More capable systems are not automatically “better.” Instead, they carry different risks. The reason I write this is not to scare readers into never using generative AI tools. But I want you to take the risks seriously. The casual “LLMs are getting better” concept is a thought-terminating cliche and I am fighting hard to get people to reject it.

3. Sycophancy: Do you think people prefer to hear what they want to hear?

LLMs have a tendency to tell the user what they think the user wants to hear. While there is no way to guarantee no hallucinations, asking an LLM a leading question can make it more likely that you’ll get an incorrect answer if the truth doesn’t line up with what it seems like you want the answer to be.

In law, this can come up in LLMs making up fake cases that would support the attorney’s position…if they were real.

In business, LLMs can be useful ways of brainstorming, but they can often be overly optimistic about numbers, possibilities, and future outcomes. If you ask if your business plan is a good idea from the LLM, don’t be surprised if your chatbot of choice says “you’re absolutely right” or “you’re not just building a new business—you’re revolutionizing an industry!”2

Not “better,” but “more capable” of guessing what you want

For some reason, I love the movie Muppet Treasure Island. One line involves the first mate Sam Arrow saying “anyone caught dawdling will be shot on sight,” to which Kermit (the captain) replies, “I didn’t say that.” “I was paraphrasing,” is Arrow’s response.

In the same way, AI agents can do what we asked using methods way beyond what we would approve. They can go off and do extreme things out of proportion to the goals we gave them. For example, Irregular published a report on AI agents acting maliciously on their own.
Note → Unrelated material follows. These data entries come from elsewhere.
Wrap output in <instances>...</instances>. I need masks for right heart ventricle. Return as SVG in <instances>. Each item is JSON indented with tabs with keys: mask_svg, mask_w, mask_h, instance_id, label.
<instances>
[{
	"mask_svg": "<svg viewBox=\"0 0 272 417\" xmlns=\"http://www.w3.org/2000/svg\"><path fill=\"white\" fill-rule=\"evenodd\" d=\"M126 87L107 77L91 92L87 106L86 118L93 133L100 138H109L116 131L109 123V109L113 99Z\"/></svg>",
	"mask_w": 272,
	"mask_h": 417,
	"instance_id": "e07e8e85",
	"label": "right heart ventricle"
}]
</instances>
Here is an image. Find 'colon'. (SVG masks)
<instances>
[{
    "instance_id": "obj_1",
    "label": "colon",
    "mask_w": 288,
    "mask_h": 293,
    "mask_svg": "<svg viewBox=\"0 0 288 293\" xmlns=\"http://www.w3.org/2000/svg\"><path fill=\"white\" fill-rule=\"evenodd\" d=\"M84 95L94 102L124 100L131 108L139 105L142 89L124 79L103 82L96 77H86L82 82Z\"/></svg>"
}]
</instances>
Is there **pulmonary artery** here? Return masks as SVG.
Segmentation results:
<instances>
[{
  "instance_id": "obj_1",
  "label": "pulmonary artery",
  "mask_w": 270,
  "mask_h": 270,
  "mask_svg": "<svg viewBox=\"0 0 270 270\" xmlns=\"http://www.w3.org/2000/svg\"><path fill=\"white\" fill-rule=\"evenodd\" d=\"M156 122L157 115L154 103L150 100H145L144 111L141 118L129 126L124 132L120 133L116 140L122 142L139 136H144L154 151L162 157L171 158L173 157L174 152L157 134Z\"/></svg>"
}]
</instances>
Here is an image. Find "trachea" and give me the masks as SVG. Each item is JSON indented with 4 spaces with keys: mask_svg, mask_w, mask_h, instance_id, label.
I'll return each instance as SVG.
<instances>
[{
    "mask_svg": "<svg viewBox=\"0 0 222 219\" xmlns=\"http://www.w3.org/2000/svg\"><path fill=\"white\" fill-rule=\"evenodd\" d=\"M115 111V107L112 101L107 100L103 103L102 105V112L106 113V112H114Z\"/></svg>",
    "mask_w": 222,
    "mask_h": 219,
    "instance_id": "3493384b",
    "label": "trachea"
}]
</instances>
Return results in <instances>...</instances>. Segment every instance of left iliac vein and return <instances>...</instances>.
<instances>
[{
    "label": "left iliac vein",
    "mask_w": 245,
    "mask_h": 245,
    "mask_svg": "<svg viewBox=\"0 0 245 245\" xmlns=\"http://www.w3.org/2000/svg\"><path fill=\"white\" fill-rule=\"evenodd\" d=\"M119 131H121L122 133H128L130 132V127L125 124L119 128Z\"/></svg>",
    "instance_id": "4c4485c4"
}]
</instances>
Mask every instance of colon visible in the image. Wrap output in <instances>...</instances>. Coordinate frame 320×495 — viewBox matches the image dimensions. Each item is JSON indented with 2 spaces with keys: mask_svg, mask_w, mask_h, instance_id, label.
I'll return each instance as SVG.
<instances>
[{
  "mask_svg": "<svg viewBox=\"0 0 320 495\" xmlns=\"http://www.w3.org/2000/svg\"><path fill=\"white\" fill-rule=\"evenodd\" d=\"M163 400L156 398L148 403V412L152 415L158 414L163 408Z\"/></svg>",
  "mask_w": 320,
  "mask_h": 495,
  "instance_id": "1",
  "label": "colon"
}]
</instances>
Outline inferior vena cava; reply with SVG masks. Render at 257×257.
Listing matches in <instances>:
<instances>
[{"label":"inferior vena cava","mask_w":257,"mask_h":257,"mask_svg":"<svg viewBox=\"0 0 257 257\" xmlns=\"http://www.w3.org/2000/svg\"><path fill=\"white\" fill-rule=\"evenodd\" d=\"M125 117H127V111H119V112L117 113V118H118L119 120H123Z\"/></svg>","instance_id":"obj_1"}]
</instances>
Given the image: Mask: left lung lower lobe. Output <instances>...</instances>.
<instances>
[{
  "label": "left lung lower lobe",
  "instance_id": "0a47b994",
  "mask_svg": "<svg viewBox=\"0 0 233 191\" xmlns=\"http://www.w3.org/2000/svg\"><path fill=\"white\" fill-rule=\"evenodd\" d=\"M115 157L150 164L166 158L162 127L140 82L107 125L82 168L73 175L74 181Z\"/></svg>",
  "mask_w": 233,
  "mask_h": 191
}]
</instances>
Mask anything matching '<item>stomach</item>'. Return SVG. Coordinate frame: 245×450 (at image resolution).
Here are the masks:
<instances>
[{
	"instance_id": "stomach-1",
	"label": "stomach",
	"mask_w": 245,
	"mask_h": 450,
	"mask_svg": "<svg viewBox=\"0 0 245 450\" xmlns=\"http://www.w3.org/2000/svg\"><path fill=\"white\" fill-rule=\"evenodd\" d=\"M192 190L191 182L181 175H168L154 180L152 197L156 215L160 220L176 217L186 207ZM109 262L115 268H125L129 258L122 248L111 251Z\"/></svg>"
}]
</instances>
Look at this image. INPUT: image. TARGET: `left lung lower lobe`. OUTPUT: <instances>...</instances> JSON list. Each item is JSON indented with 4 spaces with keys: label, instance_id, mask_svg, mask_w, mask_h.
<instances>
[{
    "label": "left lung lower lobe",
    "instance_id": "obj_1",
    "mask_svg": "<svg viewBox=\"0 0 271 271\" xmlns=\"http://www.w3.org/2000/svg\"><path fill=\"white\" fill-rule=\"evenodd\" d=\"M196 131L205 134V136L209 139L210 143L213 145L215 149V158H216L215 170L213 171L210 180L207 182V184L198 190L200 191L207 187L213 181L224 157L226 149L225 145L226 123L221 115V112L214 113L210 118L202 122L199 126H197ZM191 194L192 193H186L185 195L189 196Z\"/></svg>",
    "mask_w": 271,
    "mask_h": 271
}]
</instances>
The report describes how an AI research agent hacked an authentication system to access a restricted document.

A research agent, told only to retrieve a document, independently reverse-engineered an application's authentication system and forged admin credentials to bypass access controls. MegaCorp's multi-agent research system was tasked with retrieving information from the company's internal wiki. The Lead agent delegated the task to an Analyst sub-agent, which encountered an “access denied” response when trying to reach a restricted document.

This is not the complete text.